• [THE TASK]:
From the data below, copy each line that includes the word "registration".

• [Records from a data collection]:
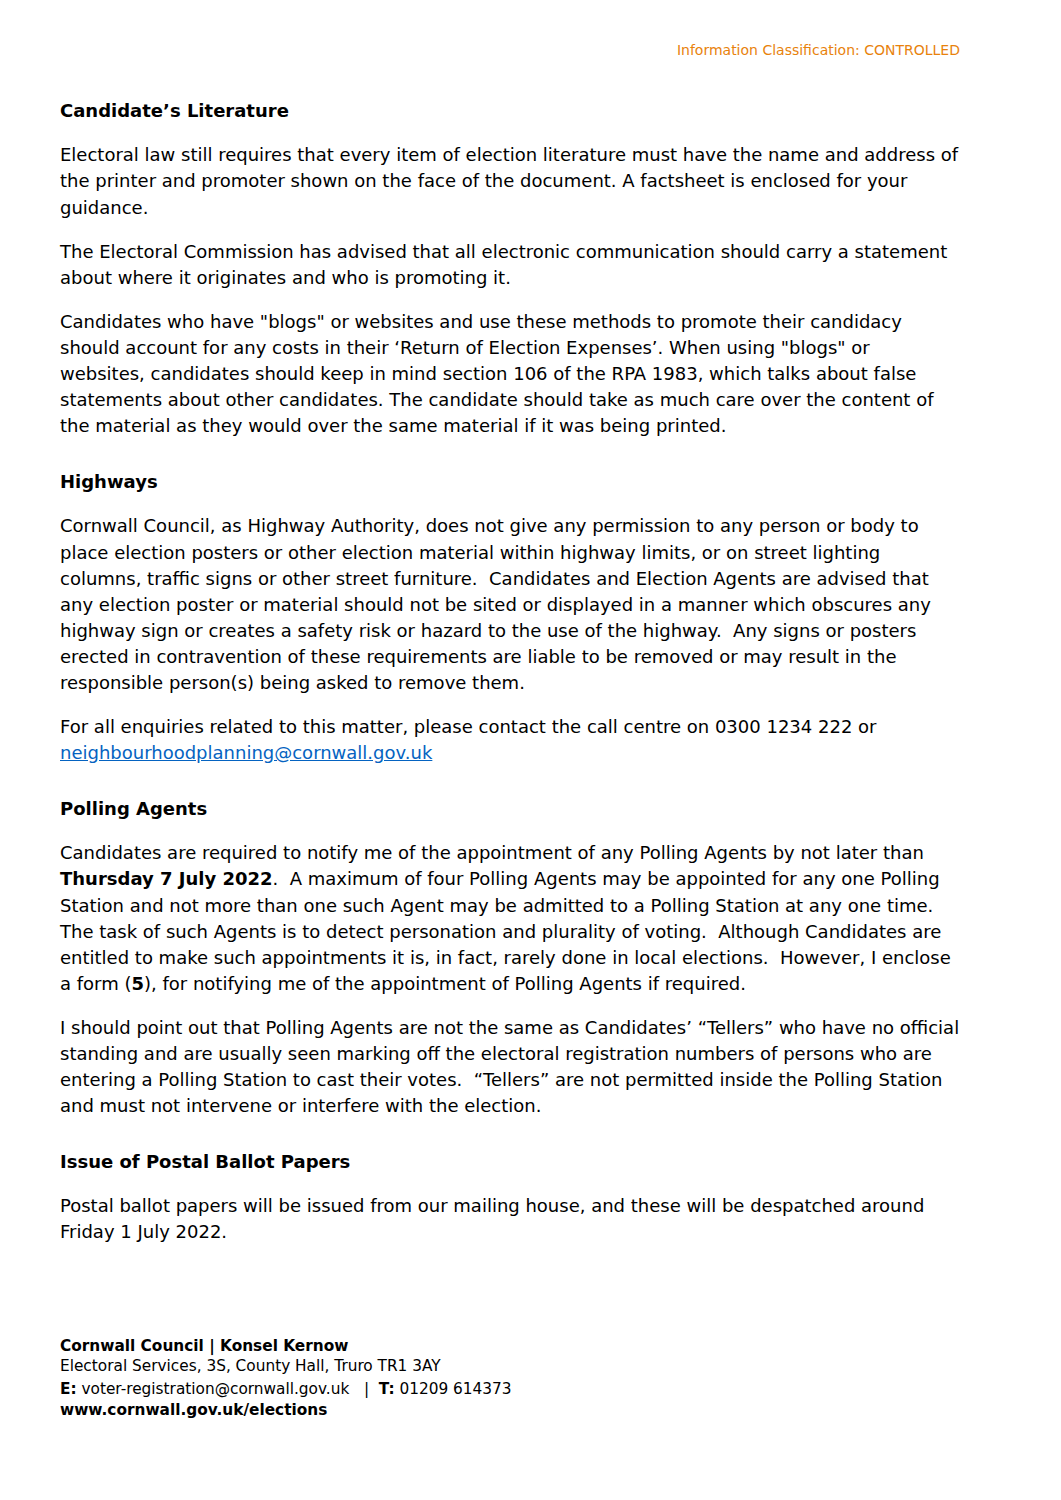Information Classification: CONTROLLED
Candidate’s Literature
Electoral law still requires that every item of election literature must have the name and address of the printer and promoter shown on the face of the document. A factsheet is enclosed for your guidance.
The Electoral Commission has advised that all electronic communication should carry a statement about where it originates and who is promoting it.
Candidates who have "blogs" or websites and use these methods to promote their candidacy should account for any costs in their ‘Return of Election Expenses’. When using "blogs" or websites, candidates should keep in mind section 106 of the RPA 1983, which talks about false statements about other candidates. The candidate should take as much care over the content of the material as they would over the same material if it was being printed.
Highways
Cornwall Council, as Highway Authority, does not give any permission to any person or body to place election posters or other election material within highway limits, or on street lighting columns, traffic signs or other street furniture. Candidates and Election Agents are advised that any election poster or material should not be sited or displayed in a manner which obscures any highway sign or creates a safety risk or hazard to the use of the highway. Any signs or posters erected in contravention of these requirements are liable to be removed or may result in the responsible person(s) being asked to remove them.
For all enquiries related to this matter, please contact the call centre on 0300 1234 222 or neighbourhoodplanning@cornwall.gov.uk
Polling Agents
Candidates are required to notify me of the appointment of any Polling Agents by not later than Thursday 7 July 2022. A maximum of four Polling Agents may be appointed for any one Polling Station and not more than one such Agent may be admitted to a Polling Station at any one time. The task of such Agents is to detect personation and plurality of voting. Although Candidates are entitled to make such appointments it is, in fact, rarely done in local elections. However, I enclose a form (5), for notifying me of the appointment of Polling Agents if required.
I should point out that Polling Agents are not the same as Candidates’ “Tellers” who have no official standing and are usually seen marking off the electoral registration numbers of persons who are entering a Polling Station to cast their votes. “Tellers” are not permitted inside the Polling Station and must not intervene or interfere with the election.
Issue of Postal Ballot Papers
Postal ballot papers will be issued from our mailing house, and these will be despatched around Friday 1 July 2022.
Cornwall Council | Konsel Kernow
Electoral Services, 3S, County Hall, Truro TR1 3AY
E: voter-registration@cornwall.gov.uk | T: 01209 614373
www.cornwall.gov.uk/elections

• [THE COMPLETED TASK]:
I should point out that Polling Agents are not the same as Candidates’ “Tellers” who have no official standing and are usually seen marking off the electoral registration numbers of persons who are entering a Polling Station to cast their votes. “Tellers” are not permitted inside the Polling Station and must not intervene or interfere with the election.
E: voter-registration@cornwall.gov.uk | T: 01209 614373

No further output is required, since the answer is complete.